Turkey continues to block: Finland fears hesitation

Turkey continues to block
Finland fears stagnation when joining NATO

Turkish President Erdogan remains adamant about NATO’s forthcoming talks with Finland and Sweden. Following Ankara’s refusal to join the alliance, Finnish Prime Minister Marin is concerned about the talks.

Finnish Prime Minister Sanna Marin fears that Finland and Sweden’s accession talks with NATO will be delayed unless an agreement is reached with Turkey at the Madrid summit at the end of June. “I think it’s important that we move forward on this issue,” Marin told reporters during his visit to Sweden. “If we do not solve these problems before Madrid, we risk freezing the situation.”

Finland and Sweden have left decades of military neutrality and applied for NATO membership just months after Russia invaded Ukraine in May. All 30 NATO members must unanimously approve the accession of new member states. However, Turkey is blocking the entry of both Nordic countries.
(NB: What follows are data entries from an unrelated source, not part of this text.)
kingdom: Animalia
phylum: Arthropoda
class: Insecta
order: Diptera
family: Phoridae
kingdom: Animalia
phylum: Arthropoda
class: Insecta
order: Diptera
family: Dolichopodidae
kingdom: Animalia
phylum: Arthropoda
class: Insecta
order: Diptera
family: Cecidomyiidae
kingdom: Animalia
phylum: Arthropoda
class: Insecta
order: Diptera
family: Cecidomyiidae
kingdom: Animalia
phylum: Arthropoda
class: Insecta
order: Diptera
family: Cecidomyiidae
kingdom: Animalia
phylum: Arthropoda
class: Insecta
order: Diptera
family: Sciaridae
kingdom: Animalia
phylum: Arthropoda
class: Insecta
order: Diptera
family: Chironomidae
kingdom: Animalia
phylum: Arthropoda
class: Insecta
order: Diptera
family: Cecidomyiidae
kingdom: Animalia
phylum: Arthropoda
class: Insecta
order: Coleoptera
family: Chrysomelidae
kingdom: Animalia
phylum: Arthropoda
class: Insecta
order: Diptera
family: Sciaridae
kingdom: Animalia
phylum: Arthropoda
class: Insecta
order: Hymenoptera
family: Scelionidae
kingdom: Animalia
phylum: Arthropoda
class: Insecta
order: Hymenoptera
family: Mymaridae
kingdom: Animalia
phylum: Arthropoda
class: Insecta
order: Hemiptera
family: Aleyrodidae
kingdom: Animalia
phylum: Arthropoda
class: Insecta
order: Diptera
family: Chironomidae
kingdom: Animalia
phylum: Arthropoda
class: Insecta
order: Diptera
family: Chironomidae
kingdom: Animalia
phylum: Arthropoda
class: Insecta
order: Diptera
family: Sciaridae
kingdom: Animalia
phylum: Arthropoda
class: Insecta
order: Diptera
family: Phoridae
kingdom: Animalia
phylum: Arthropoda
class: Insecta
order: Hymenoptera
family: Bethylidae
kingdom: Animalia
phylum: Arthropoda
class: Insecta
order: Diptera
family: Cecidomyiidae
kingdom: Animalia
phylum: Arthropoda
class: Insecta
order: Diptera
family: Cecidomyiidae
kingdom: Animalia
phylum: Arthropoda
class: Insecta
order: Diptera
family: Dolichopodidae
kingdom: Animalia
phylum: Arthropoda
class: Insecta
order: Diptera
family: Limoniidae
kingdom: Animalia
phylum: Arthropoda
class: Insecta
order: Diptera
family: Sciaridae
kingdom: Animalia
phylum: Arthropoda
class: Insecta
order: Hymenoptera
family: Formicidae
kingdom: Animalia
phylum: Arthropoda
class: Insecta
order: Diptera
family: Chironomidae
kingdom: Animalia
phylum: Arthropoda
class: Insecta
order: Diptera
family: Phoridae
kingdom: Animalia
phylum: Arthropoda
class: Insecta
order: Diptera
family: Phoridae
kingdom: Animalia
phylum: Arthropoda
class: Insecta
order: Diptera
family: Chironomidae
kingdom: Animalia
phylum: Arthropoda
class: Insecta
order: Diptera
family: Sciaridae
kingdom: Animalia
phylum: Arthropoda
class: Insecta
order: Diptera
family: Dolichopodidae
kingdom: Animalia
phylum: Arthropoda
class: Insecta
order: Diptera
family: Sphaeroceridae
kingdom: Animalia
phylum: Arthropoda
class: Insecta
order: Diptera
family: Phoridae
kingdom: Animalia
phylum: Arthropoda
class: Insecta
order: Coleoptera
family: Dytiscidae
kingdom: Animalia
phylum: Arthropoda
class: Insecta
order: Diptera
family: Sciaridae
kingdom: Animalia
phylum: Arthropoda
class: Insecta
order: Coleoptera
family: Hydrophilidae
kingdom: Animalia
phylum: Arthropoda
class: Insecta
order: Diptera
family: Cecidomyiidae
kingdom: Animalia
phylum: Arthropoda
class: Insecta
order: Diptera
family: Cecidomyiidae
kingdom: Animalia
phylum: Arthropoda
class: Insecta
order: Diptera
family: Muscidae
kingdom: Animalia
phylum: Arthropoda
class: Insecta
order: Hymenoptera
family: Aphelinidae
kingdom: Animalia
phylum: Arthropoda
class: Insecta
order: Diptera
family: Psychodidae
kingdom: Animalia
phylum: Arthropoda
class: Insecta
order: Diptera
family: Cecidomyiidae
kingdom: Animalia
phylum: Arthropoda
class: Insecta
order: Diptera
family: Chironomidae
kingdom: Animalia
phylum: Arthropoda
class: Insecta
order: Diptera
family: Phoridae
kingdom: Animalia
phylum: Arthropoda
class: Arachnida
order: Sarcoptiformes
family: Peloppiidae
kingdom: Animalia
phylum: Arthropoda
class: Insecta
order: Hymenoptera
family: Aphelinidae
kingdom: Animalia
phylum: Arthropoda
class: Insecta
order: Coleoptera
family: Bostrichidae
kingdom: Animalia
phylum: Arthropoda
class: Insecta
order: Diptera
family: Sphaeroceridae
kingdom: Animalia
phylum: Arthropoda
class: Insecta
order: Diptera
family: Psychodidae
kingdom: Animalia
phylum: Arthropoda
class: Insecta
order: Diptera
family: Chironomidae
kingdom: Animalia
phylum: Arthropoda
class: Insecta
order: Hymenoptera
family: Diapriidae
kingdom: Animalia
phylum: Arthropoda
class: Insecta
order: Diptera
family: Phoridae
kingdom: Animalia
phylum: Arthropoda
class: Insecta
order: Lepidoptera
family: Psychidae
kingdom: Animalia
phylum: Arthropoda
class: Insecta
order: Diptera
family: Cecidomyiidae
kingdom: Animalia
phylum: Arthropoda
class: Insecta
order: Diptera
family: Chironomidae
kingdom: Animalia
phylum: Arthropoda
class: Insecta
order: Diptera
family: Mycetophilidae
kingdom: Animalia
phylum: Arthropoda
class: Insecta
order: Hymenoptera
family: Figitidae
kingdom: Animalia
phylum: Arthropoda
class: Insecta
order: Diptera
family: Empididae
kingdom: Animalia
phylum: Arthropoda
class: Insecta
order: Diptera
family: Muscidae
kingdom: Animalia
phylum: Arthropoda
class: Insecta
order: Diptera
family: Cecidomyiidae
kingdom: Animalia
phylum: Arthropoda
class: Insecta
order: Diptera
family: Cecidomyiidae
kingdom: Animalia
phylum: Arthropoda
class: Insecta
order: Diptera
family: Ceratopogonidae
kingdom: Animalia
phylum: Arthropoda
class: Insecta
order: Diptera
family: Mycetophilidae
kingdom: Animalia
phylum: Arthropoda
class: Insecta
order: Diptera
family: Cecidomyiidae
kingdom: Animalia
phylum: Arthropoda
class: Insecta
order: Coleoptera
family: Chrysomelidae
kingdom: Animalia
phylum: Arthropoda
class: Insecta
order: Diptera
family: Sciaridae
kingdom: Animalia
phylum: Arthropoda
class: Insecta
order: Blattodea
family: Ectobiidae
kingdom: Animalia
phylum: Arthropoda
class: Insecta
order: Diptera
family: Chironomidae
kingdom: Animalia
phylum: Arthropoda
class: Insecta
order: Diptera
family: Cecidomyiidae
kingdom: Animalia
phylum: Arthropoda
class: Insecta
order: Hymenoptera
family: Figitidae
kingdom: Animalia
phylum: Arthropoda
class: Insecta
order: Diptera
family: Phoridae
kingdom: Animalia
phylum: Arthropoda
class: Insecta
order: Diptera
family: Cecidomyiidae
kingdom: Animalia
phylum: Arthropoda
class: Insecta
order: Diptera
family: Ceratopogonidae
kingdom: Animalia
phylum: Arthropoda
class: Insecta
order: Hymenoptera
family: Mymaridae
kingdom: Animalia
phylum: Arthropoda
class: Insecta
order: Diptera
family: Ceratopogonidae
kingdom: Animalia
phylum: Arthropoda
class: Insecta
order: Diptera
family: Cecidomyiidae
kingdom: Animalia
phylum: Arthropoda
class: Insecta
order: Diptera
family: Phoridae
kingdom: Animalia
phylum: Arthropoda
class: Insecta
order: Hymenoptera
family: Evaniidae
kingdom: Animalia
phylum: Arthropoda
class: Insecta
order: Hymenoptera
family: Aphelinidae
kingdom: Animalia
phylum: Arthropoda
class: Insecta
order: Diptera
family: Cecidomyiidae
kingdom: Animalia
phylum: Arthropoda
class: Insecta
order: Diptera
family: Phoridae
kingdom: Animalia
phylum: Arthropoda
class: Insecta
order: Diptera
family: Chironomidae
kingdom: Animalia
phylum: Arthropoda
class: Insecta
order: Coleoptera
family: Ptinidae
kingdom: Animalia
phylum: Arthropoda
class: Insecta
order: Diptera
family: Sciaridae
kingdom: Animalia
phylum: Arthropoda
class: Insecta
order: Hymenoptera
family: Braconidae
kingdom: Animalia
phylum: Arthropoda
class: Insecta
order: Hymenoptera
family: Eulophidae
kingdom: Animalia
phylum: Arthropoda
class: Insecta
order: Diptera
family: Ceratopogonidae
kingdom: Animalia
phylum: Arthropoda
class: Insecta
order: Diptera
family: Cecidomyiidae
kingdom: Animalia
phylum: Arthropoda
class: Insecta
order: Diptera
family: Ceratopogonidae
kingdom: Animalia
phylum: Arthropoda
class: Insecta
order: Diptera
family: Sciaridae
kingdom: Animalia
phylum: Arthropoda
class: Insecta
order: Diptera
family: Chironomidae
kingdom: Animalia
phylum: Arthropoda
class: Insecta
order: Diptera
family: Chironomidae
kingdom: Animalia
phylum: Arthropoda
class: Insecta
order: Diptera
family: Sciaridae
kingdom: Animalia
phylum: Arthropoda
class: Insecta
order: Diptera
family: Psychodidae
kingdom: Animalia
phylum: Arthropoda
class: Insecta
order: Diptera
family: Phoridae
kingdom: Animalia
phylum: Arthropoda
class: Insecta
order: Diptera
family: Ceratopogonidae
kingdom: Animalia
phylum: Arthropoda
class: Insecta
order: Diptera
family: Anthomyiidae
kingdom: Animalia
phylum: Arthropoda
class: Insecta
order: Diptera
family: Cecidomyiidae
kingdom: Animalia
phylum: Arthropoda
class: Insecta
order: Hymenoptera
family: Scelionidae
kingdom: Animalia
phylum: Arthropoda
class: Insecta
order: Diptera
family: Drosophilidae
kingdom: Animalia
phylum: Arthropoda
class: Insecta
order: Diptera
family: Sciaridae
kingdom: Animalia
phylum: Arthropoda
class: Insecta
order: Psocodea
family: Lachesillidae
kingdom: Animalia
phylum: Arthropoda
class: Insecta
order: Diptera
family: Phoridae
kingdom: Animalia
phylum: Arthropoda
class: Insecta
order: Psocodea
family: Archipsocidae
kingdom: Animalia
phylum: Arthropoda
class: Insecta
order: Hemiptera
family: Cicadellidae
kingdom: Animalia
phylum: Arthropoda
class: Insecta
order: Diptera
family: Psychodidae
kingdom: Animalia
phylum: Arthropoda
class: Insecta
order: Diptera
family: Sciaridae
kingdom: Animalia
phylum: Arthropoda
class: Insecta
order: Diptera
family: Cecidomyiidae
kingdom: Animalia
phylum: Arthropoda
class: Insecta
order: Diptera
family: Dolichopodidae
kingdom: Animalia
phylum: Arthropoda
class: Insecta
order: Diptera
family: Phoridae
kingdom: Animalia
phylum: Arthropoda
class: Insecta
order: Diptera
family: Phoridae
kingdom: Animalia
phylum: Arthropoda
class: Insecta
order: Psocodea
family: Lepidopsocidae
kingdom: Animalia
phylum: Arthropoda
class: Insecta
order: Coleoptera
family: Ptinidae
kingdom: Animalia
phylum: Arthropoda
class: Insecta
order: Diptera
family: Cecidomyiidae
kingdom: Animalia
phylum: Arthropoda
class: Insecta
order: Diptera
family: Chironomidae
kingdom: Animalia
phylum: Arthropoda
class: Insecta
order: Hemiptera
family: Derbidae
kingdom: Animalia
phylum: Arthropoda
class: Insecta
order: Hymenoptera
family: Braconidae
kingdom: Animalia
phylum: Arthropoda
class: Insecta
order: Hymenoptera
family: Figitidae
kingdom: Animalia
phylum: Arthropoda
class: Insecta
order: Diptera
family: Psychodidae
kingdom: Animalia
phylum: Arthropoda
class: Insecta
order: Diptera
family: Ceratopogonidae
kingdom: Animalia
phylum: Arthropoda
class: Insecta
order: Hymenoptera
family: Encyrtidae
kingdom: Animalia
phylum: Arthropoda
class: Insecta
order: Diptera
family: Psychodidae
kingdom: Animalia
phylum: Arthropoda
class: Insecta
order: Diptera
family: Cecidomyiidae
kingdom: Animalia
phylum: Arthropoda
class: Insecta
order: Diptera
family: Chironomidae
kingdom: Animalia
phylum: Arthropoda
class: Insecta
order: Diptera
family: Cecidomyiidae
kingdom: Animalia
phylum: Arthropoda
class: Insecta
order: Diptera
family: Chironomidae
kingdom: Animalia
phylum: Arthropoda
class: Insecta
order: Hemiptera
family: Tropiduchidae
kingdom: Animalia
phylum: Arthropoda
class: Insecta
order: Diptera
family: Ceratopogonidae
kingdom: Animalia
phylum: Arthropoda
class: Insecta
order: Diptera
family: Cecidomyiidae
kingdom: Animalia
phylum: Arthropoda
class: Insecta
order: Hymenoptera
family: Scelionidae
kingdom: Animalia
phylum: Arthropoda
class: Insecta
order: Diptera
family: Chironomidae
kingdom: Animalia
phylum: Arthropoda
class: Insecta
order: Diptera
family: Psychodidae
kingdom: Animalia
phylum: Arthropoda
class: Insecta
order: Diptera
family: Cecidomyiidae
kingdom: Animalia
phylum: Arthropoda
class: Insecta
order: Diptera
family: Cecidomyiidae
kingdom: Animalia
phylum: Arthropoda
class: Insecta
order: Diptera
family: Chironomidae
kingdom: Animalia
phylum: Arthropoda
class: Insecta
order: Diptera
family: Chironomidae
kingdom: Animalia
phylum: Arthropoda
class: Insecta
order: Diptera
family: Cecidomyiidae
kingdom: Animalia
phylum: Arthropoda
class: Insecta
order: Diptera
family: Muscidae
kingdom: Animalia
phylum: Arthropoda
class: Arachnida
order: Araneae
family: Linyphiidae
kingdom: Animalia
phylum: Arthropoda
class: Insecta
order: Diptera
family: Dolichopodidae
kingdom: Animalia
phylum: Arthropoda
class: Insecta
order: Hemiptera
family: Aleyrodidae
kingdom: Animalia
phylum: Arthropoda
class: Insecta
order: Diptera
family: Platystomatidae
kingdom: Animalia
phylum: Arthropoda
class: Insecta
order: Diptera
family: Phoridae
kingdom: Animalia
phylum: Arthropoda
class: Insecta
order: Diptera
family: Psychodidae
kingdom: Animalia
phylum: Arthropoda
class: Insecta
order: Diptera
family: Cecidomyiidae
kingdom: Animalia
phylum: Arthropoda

Ankara has accused Sweden and Finland of harboring a banned Kurdish Workers’ Party (PKK), which Turkey and Western allies call a “terrorist organization.” Marin said Finland was taking Turkey’s concerns seriously and wanted to resolve the problems and clarify possible misunderstandings. But Ankara must also try to find a solution.

NATO is working “hard and actively” on the problem with Turkey

On Monday, NATO Secretary General Jens Stoltenberg assured Sweden of the Alliance’s support and assistance. “In terms of security policy, Sweden is in a better position today than it was before applying for membership,” Stoltenberg said during a visit to Sweden. NATO allies, notably the United Kingdom and the United States, have already provided the candidate with a security guarantee.

If the Scandinavian country were attacked, it is “unthinkable that NATO allies would not respond,” Stoltenberg said. This was clearly stated to “every potential attacker.” The Defense Alliance is also working “hard and proactively” to allay Turkey’s concerns so that Sweden and Finland can join NATO quickly.